Foi publicada em 08 de novembro, a Lei Complementar 149/2019 que altera a estrutura de carreiras do Tribunal de Justiça do estado de Minas Gerais, podendo afetar os certames que já estão com banca organizadora definida.
A lei altera disposições da Lei Complementar 59/2001, e determina que os cargos dos Servidores do Poder Judiciário do Estado destinam-se ao exercício das funções desempenhadas nos órgãos auxiliares do Tribunal de Justiça e nos órgãos auxiliares dos Juízos, ou seja que servidores de primeira e os de segunda instância comporão um só corpo de funcionários no órgão.
Esta lei foi promulgada antes da aprovação do polêmico PL 1022/2019, em tramitação da Assembleia Legislativa do estado, e que é necessário para regulamentar o que ela estabelece, apesar de manifestações contrárias por parte dos funcionários da carreira.
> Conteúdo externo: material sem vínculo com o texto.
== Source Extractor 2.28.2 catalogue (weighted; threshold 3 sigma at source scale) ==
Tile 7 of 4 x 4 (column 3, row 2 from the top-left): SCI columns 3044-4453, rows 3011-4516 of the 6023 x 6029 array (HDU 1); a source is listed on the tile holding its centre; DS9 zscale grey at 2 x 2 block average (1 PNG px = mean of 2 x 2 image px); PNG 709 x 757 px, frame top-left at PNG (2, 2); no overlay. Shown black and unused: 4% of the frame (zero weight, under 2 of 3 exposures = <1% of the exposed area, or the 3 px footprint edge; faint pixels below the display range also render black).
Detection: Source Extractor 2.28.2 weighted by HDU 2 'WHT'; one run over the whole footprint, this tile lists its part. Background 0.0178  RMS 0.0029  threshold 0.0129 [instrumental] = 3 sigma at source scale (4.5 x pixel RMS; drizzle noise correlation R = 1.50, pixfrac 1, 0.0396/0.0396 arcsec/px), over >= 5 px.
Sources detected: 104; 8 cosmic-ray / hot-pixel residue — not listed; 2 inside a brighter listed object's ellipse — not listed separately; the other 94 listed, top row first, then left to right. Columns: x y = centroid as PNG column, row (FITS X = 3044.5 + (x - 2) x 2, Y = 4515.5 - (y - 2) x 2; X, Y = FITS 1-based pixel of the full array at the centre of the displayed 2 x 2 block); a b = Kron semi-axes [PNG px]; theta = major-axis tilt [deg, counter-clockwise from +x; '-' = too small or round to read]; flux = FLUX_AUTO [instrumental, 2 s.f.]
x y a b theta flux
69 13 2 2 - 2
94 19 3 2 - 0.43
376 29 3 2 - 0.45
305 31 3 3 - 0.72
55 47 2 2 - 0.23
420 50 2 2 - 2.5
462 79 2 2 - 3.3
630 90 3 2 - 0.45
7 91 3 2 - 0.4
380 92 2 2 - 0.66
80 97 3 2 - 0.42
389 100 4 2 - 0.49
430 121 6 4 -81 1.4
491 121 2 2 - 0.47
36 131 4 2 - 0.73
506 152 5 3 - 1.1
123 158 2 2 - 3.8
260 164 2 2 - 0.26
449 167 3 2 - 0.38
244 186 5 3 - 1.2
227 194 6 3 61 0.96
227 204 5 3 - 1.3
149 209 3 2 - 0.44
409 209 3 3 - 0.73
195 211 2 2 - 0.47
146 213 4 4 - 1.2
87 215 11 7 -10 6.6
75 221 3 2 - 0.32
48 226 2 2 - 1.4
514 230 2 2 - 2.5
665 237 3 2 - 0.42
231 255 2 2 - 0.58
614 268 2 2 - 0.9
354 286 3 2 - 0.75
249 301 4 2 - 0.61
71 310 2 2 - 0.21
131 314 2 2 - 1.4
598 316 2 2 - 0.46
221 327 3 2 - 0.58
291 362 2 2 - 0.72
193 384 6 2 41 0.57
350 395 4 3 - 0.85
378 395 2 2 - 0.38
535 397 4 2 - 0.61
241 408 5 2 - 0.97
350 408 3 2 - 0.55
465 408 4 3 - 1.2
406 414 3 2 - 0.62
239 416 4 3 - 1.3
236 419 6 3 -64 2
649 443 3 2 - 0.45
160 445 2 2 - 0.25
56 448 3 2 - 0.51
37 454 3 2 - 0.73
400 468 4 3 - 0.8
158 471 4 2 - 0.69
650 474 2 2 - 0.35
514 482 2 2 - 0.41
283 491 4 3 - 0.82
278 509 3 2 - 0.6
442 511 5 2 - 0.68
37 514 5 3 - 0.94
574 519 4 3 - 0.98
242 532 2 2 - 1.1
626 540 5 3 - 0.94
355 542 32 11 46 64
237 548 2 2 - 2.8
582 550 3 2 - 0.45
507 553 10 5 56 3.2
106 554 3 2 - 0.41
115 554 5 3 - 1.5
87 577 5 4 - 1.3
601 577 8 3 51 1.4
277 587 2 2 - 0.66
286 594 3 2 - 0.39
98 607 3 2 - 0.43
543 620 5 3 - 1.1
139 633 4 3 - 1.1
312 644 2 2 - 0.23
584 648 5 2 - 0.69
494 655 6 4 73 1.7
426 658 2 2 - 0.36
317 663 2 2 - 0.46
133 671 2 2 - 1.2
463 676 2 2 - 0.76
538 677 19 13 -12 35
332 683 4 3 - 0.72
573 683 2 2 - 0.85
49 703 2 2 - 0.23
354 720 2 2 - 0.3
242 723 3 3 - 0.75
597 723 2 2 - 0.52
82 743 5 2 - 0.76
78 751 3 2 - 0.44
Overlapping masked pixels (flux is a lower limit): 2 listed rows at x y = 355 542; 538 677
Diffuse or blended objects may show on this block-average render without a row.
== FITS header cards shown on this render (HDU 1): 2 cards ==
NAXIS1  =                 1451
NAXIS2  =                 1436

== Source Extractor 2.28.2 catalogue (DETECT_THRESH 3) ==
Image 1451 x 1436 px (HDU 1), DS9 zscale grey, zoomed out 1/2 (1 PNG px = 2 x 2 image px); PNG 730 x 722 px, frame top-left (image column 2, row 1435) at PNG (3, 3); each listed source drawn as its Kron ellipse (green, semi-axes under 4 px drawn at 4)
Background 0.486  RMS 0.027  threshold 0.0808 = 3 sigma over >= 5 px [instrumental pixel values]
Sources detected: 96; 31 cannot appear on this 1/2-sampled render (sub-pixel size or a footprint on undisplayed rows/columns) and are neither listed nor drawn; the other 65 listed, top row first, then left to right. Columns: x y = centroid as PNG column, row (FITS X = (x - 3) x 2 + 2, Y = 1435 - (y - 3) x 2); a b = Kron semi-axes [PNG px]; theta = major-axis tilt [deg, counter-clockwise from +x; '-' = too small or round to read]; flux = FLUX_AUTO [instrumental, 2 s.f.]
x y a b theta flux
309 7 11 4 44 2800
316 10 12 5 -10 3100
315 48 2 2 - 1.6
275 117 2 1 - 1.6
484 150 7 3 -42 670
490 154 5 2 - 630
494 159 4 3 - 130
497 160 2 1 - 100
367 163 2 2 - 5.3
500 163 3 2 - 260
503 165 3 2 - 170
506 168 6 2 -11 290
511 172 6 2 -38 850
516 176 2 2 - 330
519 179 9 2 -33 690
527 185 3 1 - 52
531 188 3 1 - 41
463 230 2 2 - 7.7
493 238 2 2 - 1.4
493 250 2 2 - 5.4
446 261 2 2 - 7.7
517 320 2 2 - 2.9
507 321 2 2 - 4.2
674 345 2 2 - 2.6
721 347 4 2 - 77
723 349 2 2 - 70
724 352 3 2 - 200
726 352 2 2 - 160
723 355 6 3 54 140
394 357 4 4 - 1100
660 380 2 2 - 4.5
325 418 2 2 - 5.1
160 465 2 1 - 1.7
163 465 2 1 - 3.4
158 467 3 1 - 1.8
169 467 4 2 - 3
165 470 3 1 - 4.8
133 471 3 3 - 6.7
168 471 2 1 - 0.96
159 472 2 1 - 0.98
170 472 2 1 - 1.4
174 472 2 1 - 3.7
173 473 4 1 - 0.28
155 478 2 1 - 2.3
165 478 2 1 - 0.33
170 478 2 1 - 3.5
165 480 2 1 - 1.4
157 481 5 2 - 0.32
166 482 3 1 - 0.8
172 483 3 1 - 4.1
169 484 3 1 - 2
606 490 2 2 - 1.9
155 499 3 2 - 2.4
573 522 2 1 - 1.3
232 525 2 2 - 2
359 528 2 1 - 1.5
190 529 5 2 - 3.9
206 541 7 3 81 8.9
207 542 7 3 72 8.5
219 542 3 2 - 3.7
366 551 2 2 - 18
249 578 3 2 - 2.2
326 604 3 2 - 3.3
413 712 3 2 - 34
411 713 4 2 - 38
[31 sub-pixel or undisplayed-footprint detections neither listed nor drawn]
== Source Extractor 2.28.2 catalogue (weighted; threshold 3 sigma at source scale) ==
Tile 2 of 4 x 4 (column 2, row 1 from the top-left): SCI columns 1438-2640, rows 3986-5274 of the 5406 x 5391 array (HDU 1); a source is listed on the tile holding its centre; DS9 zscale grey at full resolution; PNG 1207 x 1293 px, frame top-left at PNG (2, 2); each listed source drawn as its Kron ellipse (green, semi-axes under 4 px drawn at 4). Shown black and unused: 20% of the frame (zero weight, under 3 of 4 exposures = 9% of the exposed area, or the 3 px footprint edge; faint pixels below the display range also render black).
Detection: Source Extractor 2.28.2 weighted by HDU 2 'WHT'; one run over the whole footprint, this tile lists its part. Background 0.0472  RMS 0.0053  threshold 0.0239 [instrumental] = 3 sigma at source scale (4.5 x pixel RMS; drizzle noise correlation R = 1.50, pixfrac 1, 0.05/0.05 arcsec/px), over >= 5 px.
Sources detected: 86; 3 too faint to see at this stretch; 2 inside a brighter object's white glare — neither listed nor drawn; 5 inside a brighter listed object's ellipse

Isso porque, com a unificação regulamentada pelo PL, todos os cargos de nível médio (dentre eles o de oficial de apoio, por exemplo) serão denominados oficial judiciário. Já os cargos de nível superior, atualmente chamados de técnico judiciário, serão chamados de analista judiciário.
Juntos, esses cargos comporão o Quadro de Servidores do Poder Judiciário, não mais havendo servidores de primeira e servidores de segunda instancia e podendo haver remoções e permutas entre eles. A única diferenciação que haverá entre os cargos será quanto à sua especialidade.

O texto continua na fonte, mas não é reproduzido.